Loan guarantees fan new default risks in Hangzhou

No quick solution in sight as the failure of some private steel and textile firms to repay debts pushes their burden on to their healthier peers

A network of loan guarantees set up to improve companies' access to credit in a wealthy district of Hangzhou is creating new risks of default as some debts sour, another sign of how private firms are bearing the brunt of an economic slowdown.

A credit crunch is developing among steel and textile manufacturers in the Zhejiang city as the failure of some to repay loans pushes their burden on to healthier firms.

The government ranks the city's Xiaoshan district as the mainland's seventh-wealthiest. One of the main drivers of its prosperity - small, private firms - is now a handicap.

"The textile industry is not a big borrower in the banking sector. The problems that we see arise when mutual guarantees go bad and textile firms are dragged in," said Robert Yang, assistant to the president at the China National Textile & Apparel Council.

The Yangtze River Delta, in which Hangzhou is a key city, is the source of a third of non-performing loans on the mainland.

Private firms often struggle to obtain credit from state-owned banks, which prefer to lend to state-owned firms due to their government backing. That trend has worsened as economic growth slows.

Steel and textile manufacturers in Xiaoshan, like other private firms around the delta, sought to overcome such obstacles by providing loan guarantees for one another to gain bank credit.

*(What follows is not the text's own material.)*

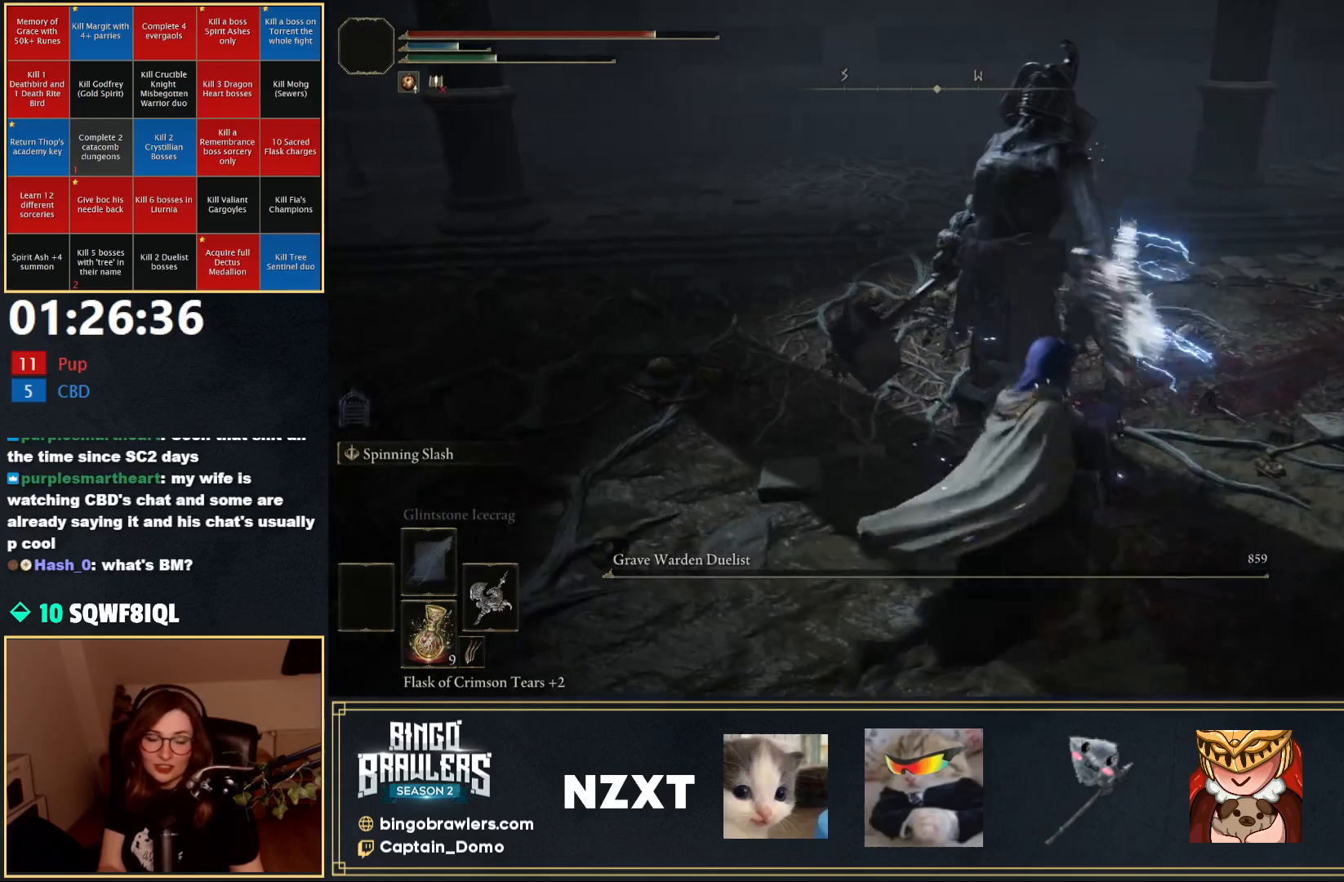
{"buttons": [], "left_stick": "center", "right_stick": "center", "events": [[83, "left_stick", "up-left"], [167, "left_stick", "down-left"], [267, "left_stick", "down-right"], [400, "left_stick", "center"]]}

Now defaults by a few companies threaten a chain reaction that could ensnare even profitable firms, as the guarantees have left them on the hook for debts of their bankrupt competitors.

"Zhejiang's economic structural adjustment and [industrial] upgrading is at a critical stage. The risk from guarantee chains is still rather large," the Zhejiang branch of the China Banking Regulatory Commission warned in February.

Unlisted polyester yarn producer Hangzhou Jianjie Chemical Fiber was recently liquidated following the default of another textile firm whose debts Jianjie had guaranteed, reported. Jianjie's collapse in turn affected five other textile firms. In all, three billion yuan (HK$3.77 billion) in bank loans to the six firms were at risk, the paper said.

"After [Jianjie] went bankrupt and was liquidated, companies with mutual guarantees had to take on more debt," the paper quoted Zhu Rujiang, director of the Xiaoshan District Funding Chain Risk Prevention and Mitigation Leadership Group, as saying.

"They can still handle this debt, and they will have no trouble surviving, but a key requirement is that banks can't withdraw their loans."

Zhu's group was set up to mediate between banks and companies, according to the district government's website.

also reported that Hangzhou Zhongxin Steel Structure Manufacture, which makes scaffolding, had shut down and could place a further 1.2 billion yuan in bank loans to four other companies at risk.

"The crisis of mutual guarantees is very serious and there is no good solution for this problem," said Zhou Dewen, vice-chairman of the China Association of Small and Medium Enterprises in Wenzhou, another prosperous city in Zhejiang.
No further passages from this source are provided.